• _Stored data entries_:
Start of Block

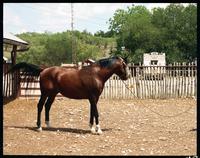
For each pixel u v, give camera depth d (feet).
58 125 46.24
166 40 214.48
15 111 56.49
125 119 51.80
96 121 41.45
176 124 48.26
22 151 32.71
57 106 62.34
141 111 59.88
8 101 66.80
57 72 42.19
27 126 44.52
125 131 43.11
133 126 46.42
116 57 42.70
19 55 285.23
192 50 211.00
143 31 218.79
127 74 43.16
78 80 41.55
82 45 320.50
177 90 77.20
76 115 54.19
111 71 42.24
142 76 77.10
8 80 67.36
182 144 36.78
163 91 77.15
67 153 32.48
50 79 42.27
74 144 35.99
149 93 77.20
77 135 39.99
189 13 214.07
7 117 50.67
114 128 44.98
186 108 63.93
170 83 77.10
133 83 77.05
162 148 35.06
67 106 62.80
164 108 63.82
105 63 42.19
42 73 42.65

End of Block
Start of Block

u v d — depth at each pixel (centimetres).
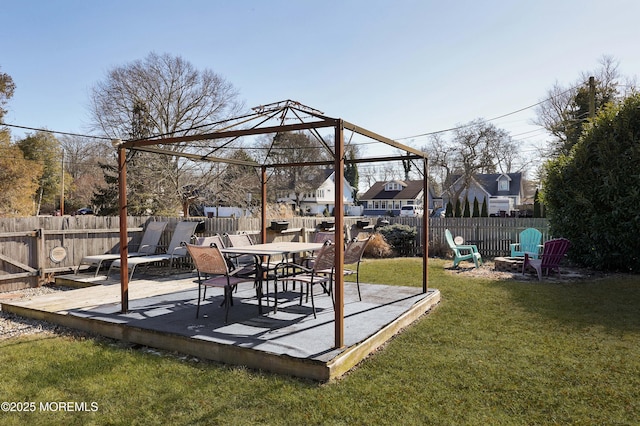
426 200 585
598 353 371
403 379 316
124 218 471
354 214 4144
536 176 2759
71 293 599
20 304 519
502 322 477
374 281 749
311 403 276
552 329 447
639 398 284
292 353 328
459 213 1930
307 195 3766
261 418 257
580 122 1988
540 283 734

End of Block
Start of Block

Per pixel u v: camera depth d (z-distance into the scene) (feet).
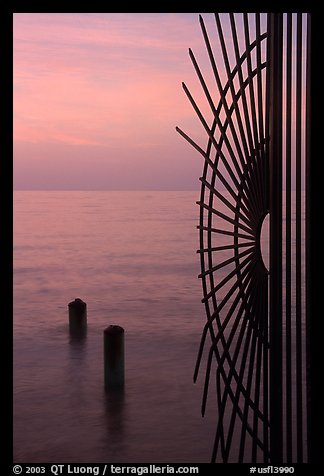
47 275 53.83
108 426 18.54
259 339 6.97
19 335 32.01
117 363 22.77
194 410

End of Block

• _WORK ORDER_:
Once you find the line with "78 80 41.55" in the entries above, output it and each line after it up to and including the line with "42 73 42.65", and nothing else.

• _PROBLEM SOLUTION_:
78 80 41.55
82 45 320.50
177 90 77.20
76 115 54.19
111 71 42.24
142 76 77.10
8 80 67.36
182 144 36.78
163 91 77.15
67 153 32.48
50 79 42.27
74 144 35.99
149 93 77.20
77 135 39.99
189 13 214.07
7 117 50.67
114 128 44.98
186 108 63.93
170 83 77.10
133 83 77.05
162 148 35.06
67 106 62.80
164 108 63.82
105 63 42.19
42 73 42.65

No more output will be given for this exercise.